Sunday, November 22, 2009

Lessons from the married years...

The person I was when I married is no longer recognizable because of the abundance of lessons learned from my marriage and subsequent relationships. I was introduced to the man I would marry through a mutual friend and it was a fairy tale romance for a while. In reality, the illusions of romance were in my head and I chose not to see all of the warning signs that were right in front of me. This man swept me off my feet and I felt so loved and wanted while he courted me. The truth of the matter was that I felt sorry for his situation, loved being needed, and thought my love would save him. Lesson 1 - A woman's love can not save or change a man. I chose to marry an abusive man with drinking and mental health problems. Looking back, I can admit that I was insecure and attracted familiarity as a way to become aware of my own issues.

Things changed pretty quickly after the wedding and we entered into marriage counseling two months later.
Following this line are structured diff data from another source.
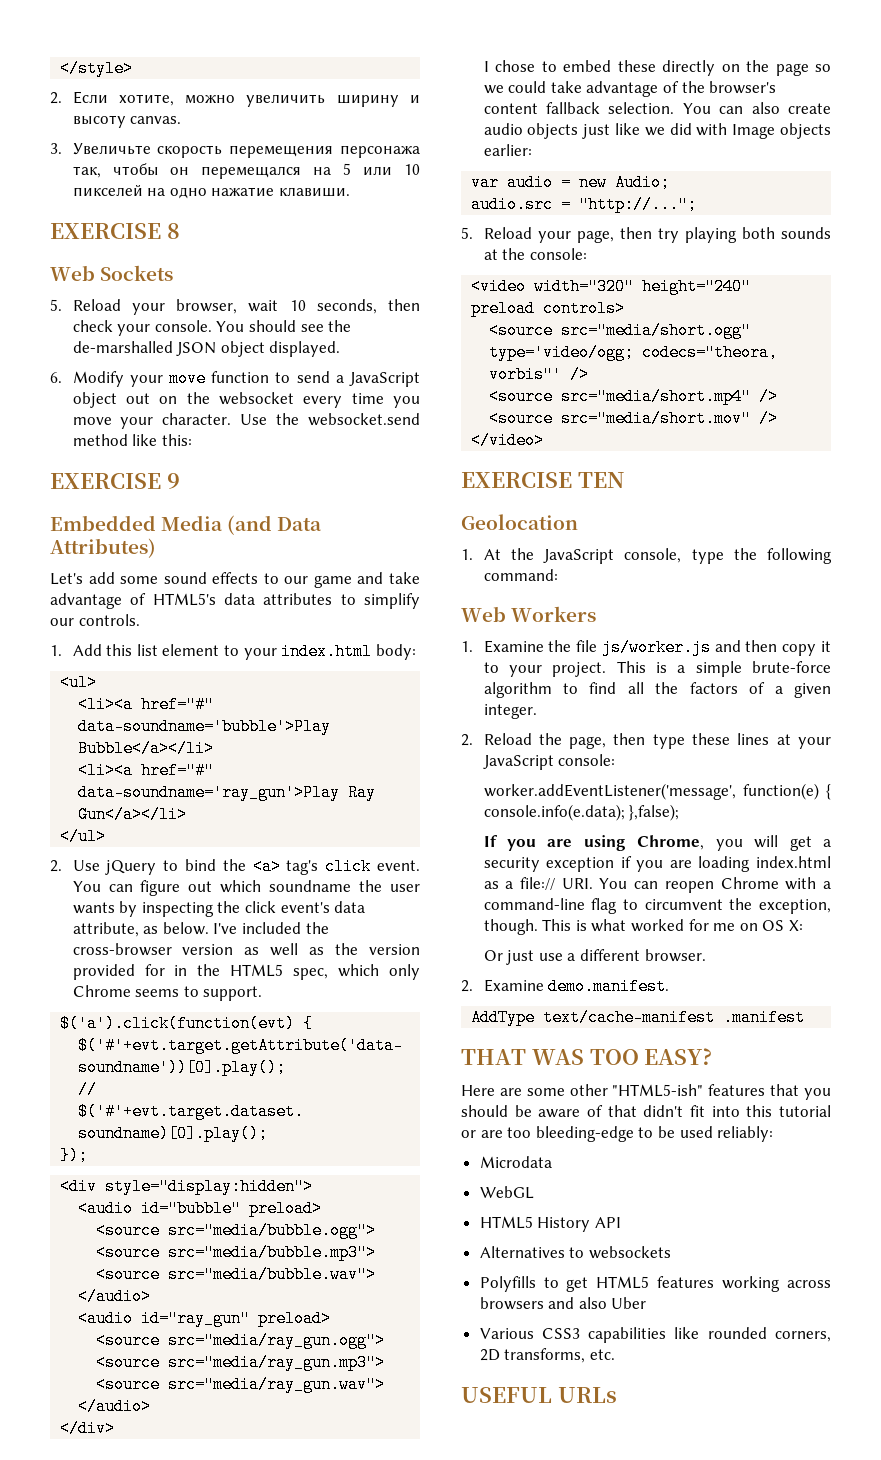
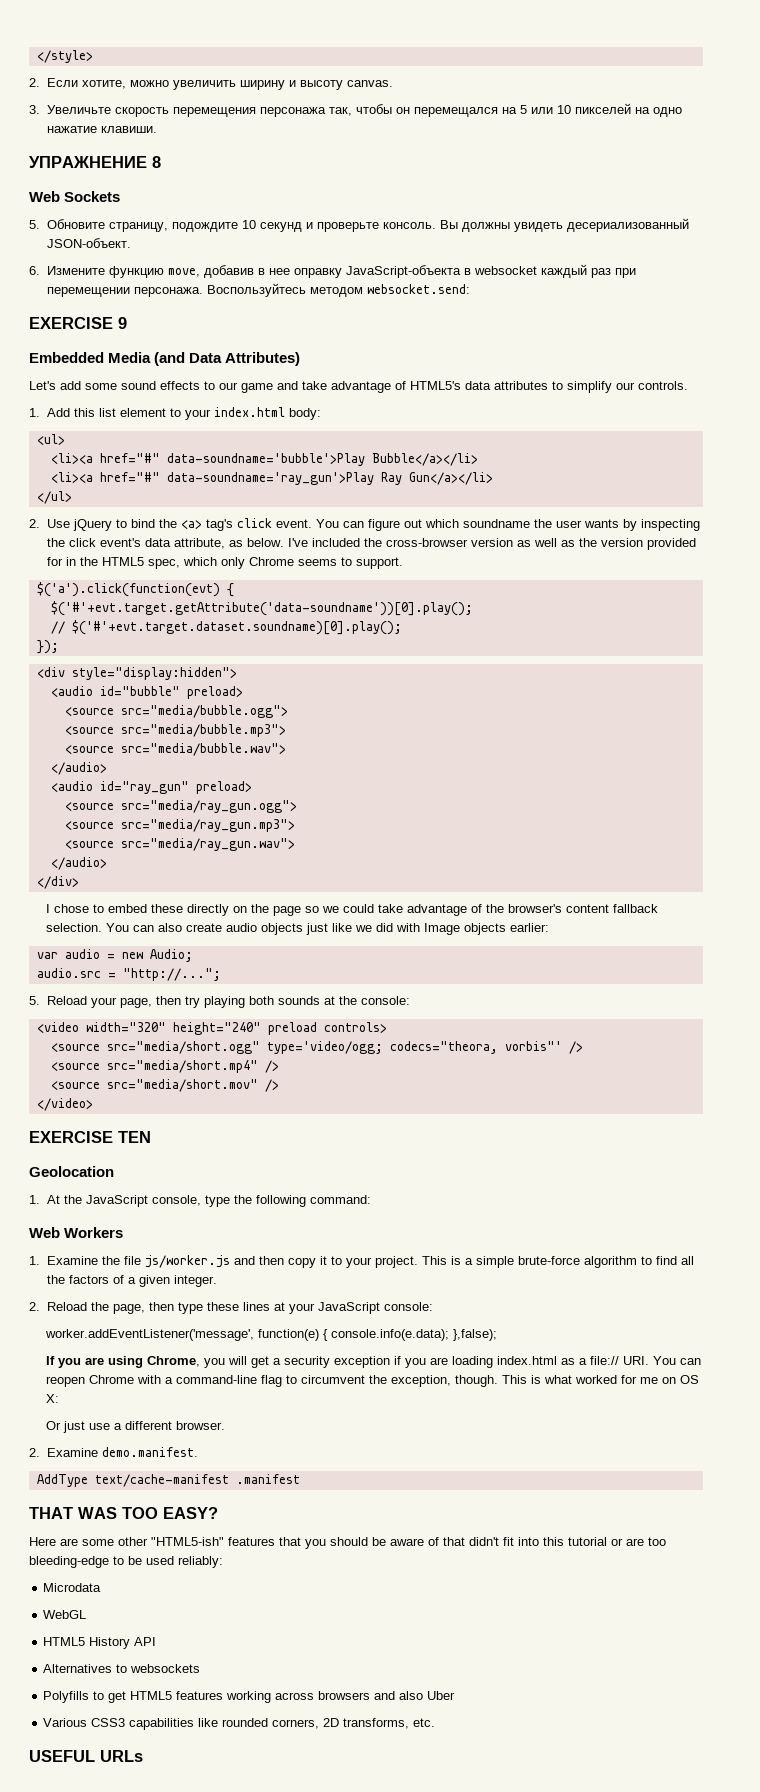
[50,223,161,239] EXERCISE -> [29,156,147,168] УПРАЖНЕНИЕ
[72,299,420,315] [72,320,352,336] [72,341,341,357] [50,370,420,387] [72,392,420,408] [72,413,420,429] [72,434,192,446] Reload your browser, wait 10 seconds, then check your console. You should see the de-marshalled JSON object displayed. // 6. Modify your move function to send a JavaScript object out on the websocket every time you move your character. Use the websocket.send method like this: -> [46,218,689,232] [46,238,131,248] [29,264,636,278] [46,283,470,297] Обновите страницу, подождите 10 секунд и проверьте консоль. Вы должны увидеть десериализованный JSON-объект. // 6. Измените функцию move, добавив в нее оправку JavaScript-объекта в websocket каждый раз при перемещении персонажа. Воспользуйтесь методом websocket.send:

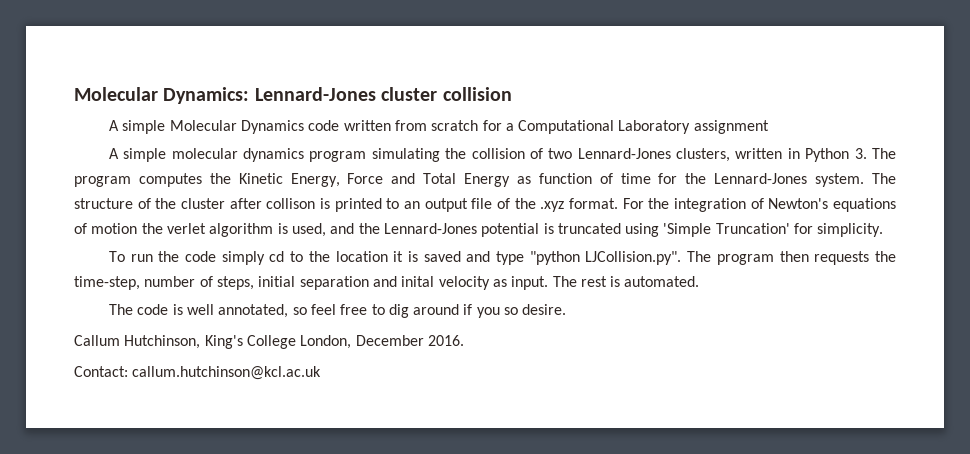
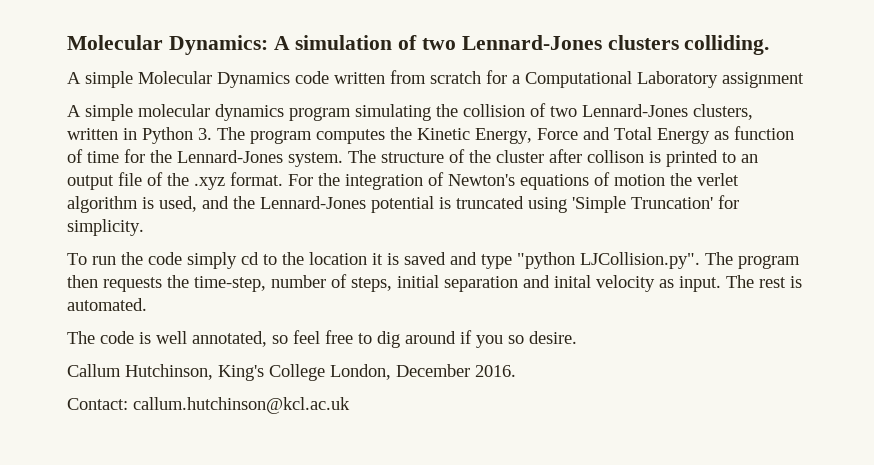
[254,87,512,101] Lennard-Jones cluster collision -> [273,35,770,55] A simulation of two Lennard-Jones clusters colliding.

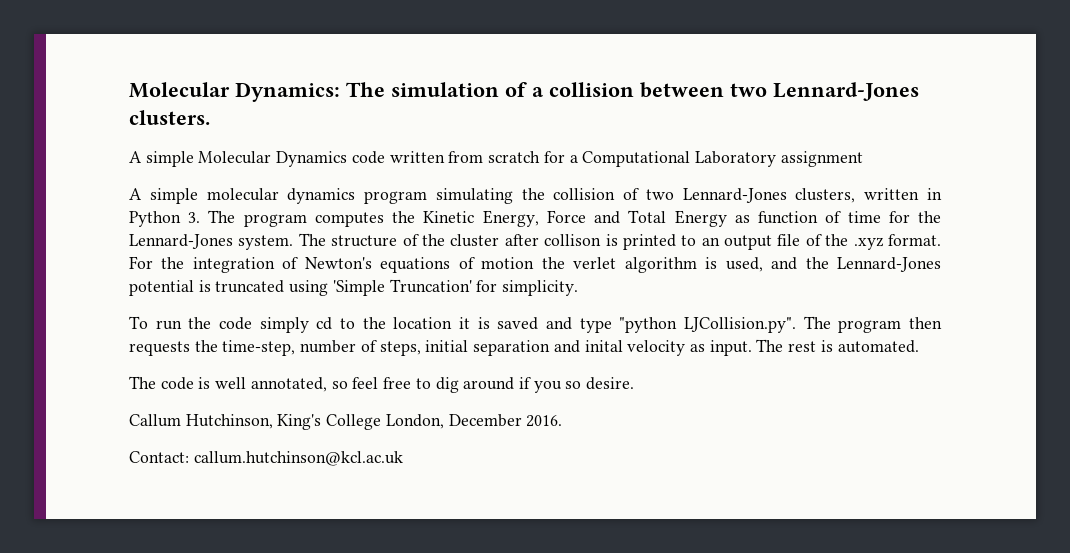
[273,36,290,50] A -> [346,82,385,97] The
[422,35,770,55] two Lennard-Jones clusters colliding. -> [532,82,919,101] [129,110,210,125] a collision between two Lennard-Jones clusters.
My blinders had been removed. We were able to work through some of those early bumps, but all the while I didn't feel that I could ever do enough to make him happy. Instead of cherishing and appreciating my efforts, he was very critical and demanded even more. I should have stood up for myself, but was afraid of being rejected and continued to comply. As a result, I allowed my self esteem to erode further. Lesson 2 - A woman deserves to be treated with respect. It is her place to command that respect.

Five years later, my biological clock started ticking. I wanted to have a baby and hoped that having a family would strengthen our relationship. Never ever will I regret the birth of my son, but let me be very clear - children put stress on a relationship. A strong relationship can handle those stresses. Ours could not and it was the beginning of the end. I had already given so much of myself to my husband and the increased demands on my time and energy led to resentment on his part. He became angry, began drinking more, and was abusive when I couldn't live up to his expectations. We separated for the first time when my son was two years old and reconciled within months. He had made life even more difficult while we were apart. Besides, I had promised myself that I would never get divorced. I did not want my son to be the product of a broken home like I had been. Our reconciliation was short lived. My husband's moods became increasingly volatile, he drank even more, worked sporadically, and couldn't sustain his promises to treat me better for more than a few weeks. We separated and reconciled yet again and even tried a fresh start in a new house.

After our first separation, more counseling revealed that my husband was depressed and that medication would help. It didn't. Eventually, he was diagnosed with bipolar disorder and his psychiatrist suggested additional counseling to help us deal with the associated difficulties. By this point I was emotionally drained and my spirit nearly broken, but I was committed to our marriage. We agreed that he would pick the counselor. Actually, the counselor he selected was a blessing who helped me to gain the courage to leave. After months without improvement in our relationship, I decided that I had given all I could and couldn't do the work needed to save our marriage on my own. I had to accept that he did not want to change and resented that I was changing and growing. In addition, our home environment had become so emotionally toxic that it was no longer a healthy place to raise our five year old son. Over the next few months I worked with the counselor on my own to rebuild my self esteem and prepare myself for what was to come. I knew that life was going to be miserable for a while and was also concerned about of how far he might go to make me pay for leaving. As a precaution, I revealed my decision in the safety of the therapist's office. I was so proud of the strength I had developed yet fearful of the divorce nightmare that was about to begin.